The operation was created by the Biden administration as a specialized ransomware task force. According to U.S. officials, the task force has decided to use an aggressive approach to tackle ransomware threats in the country.
Rising levels of ransom payments
The FBI had previously detailed how it tracked crypto assets flowing from the victims that suffered hacking incidence from last year. The investigative unit also revealed certain individuals potentially linked to the criminal organization.
It revealed that the highest single ransom payment was about 303 Bitcoins, paid last year by a single organization. This was valued at about $2.8 million at the time, but it is now valued at more than $11 million.
The U.S. government is going after the criminal organizations
Lisa Monaco, deputy attorney general to the federation, stated that the administration wants to “go after the ecosystem that fuels ransomware and digital currency.” She added that the main goal is to use the necessary tools and resources to deal with the threat actors and their attacking mechanisms.
After the attack on Colonial Pipeline, which supplies close to 50% of the fuel consumed on the US east coast, the company temporarily shut down its operations on May 7.
The DarkSide hacking syndicate claimed responsibility for the attack and demanded a ransom payment if Colonial wants the stolen data back.
The company reportedly paid $4.4 million in Bitcoin (63.7 BTC at the time) in hopes of bringing its systems back online as soon as possible. However, due to the fall in Bitcoin’s price, the ransom amount is currently valued at $2.3 million.
Generally, the FBI does not encourage the payment of ransom since it could spur more hackers to enter the criminal trade and cause more havoc. White House press secretary Jen Psaki, also reiterated that stance during the daily media briefing last Friday.
On the same day, Christopher Wray, the FBI director, warned that tracking ransomware and cyberattacks on commercial entities and the US government will be a major step towards dealing with the international terrorist threat to the country.
Companies have been asked to report cases quickly
US President Joe Biden also plans to bring up the cyber attack issue with his Russian counterpart President Vladimir Putin later this month in Switzerland. Security agencies have blamed Russian hackers for the majority of ransomware attacks on US organizations. However, the Russian government has vehemently denied its involvement in any of the attacks.
But the discussions between the two nations are centered on fishing out those hackers who are based in Russia.
Monaco reiterated that companies who have been attacked should report to law enforcement immediately. According to her, a prompt report of the incident will enable them to react quickly and conduct similar seizures in the future.
Ransomware attacks generally consist of threat actors hacking into a company or an organization’s system, encrypting their data in the process. After scrambling the data, the threat actor demands ransom payment before releasing the data. In some cases, the hacker may take full control of the system, acting exactly like an administrator.

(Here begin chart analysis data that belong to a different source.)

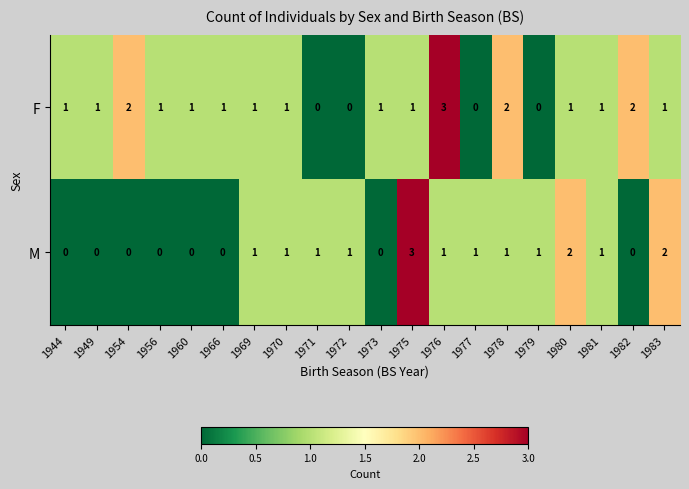

The F series shows 0 at 1975. True or false?

False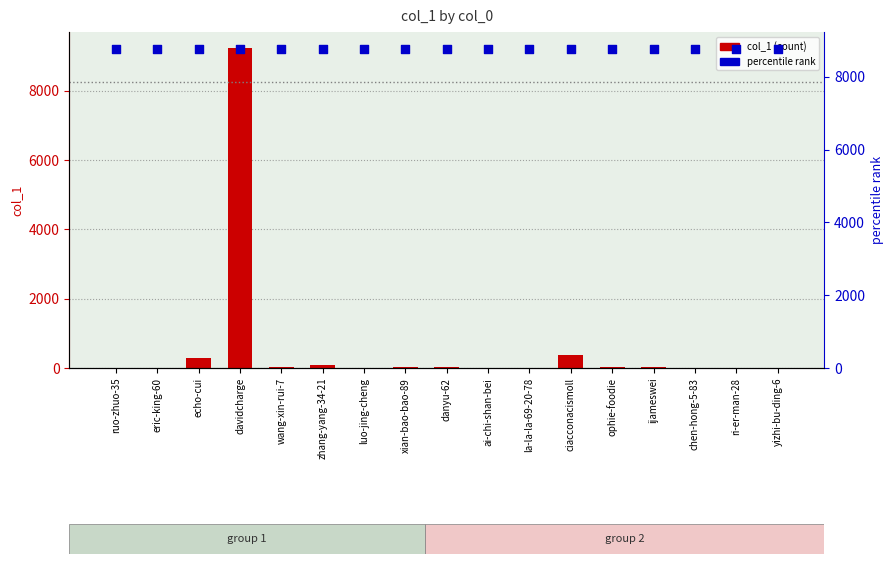

Which series reaches the maximum Y coordinate?

col_1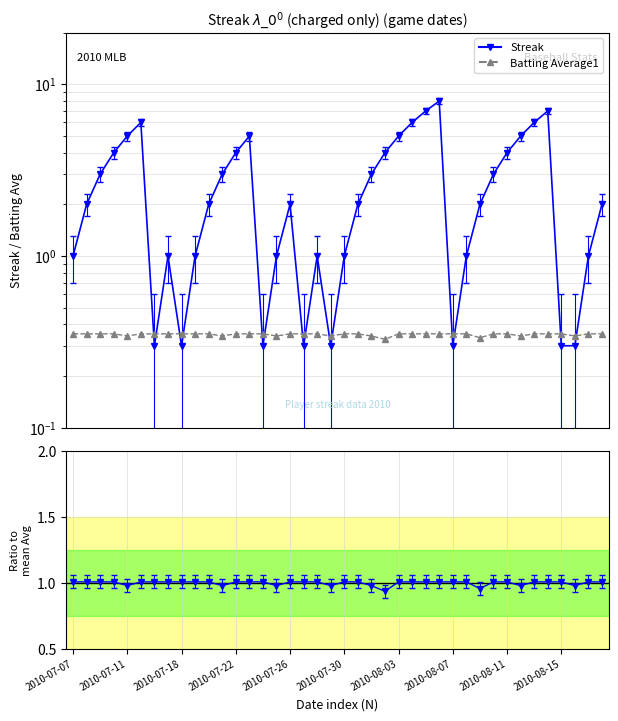

At which label does Batting Average1 reach its minimum?

23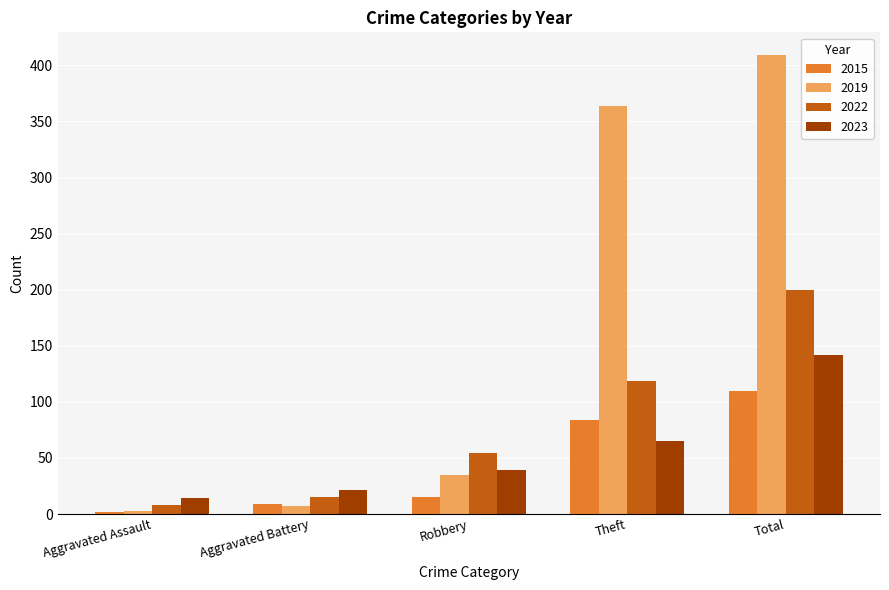

How many bars are there in total?

20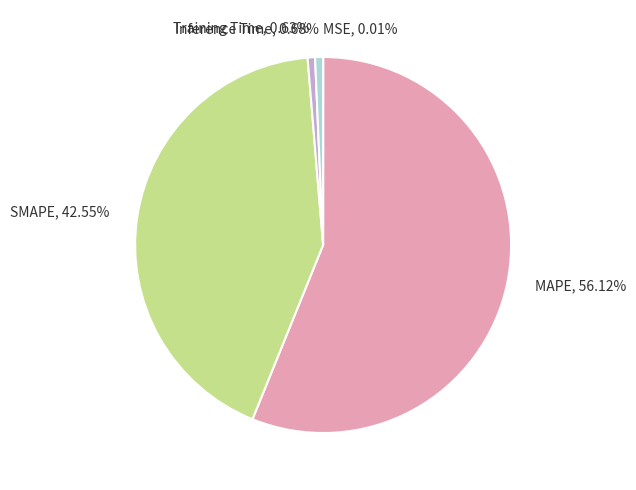

To the nearest percent, what is the difference between the largest and smallest slice percentages?

56%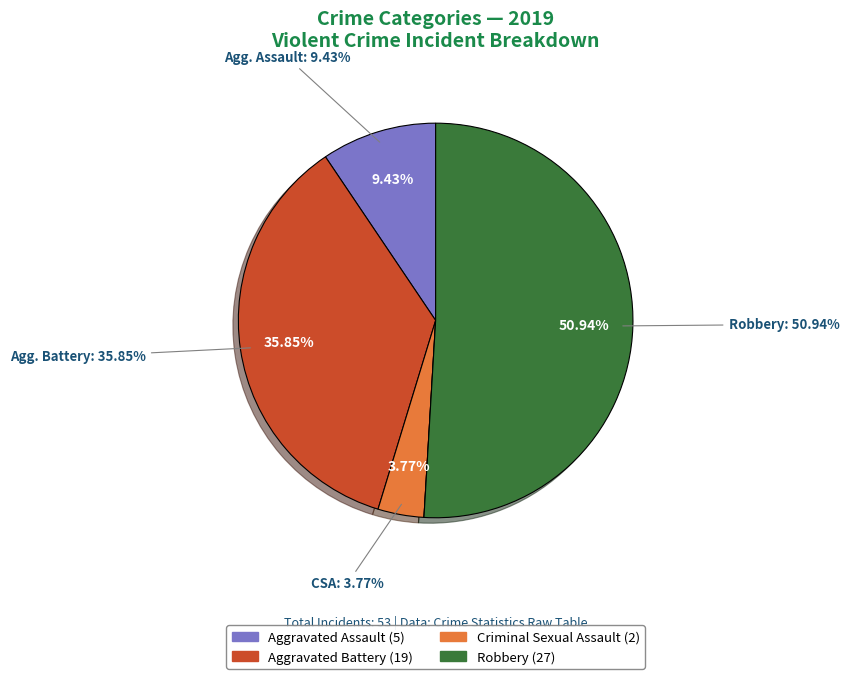

Is there any slice that represents more than half of the pie?

Yes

Companies should concentrate on strengthening their security
Monaco also reiterated that the fact that it’s possible to conduct seizures of ransom payment doesn’t mean companies should go-ahead to meet hackers’ demands. She stressed that payment of ransom does not, by any means, guarantee that the file or stolen data will be released by the hackers. “We cannot guarantee – and we may not be able to do this in every instance,” Monaco stated.
She said organizations should always stand against such demands and concentrate more on strengthening their security systems.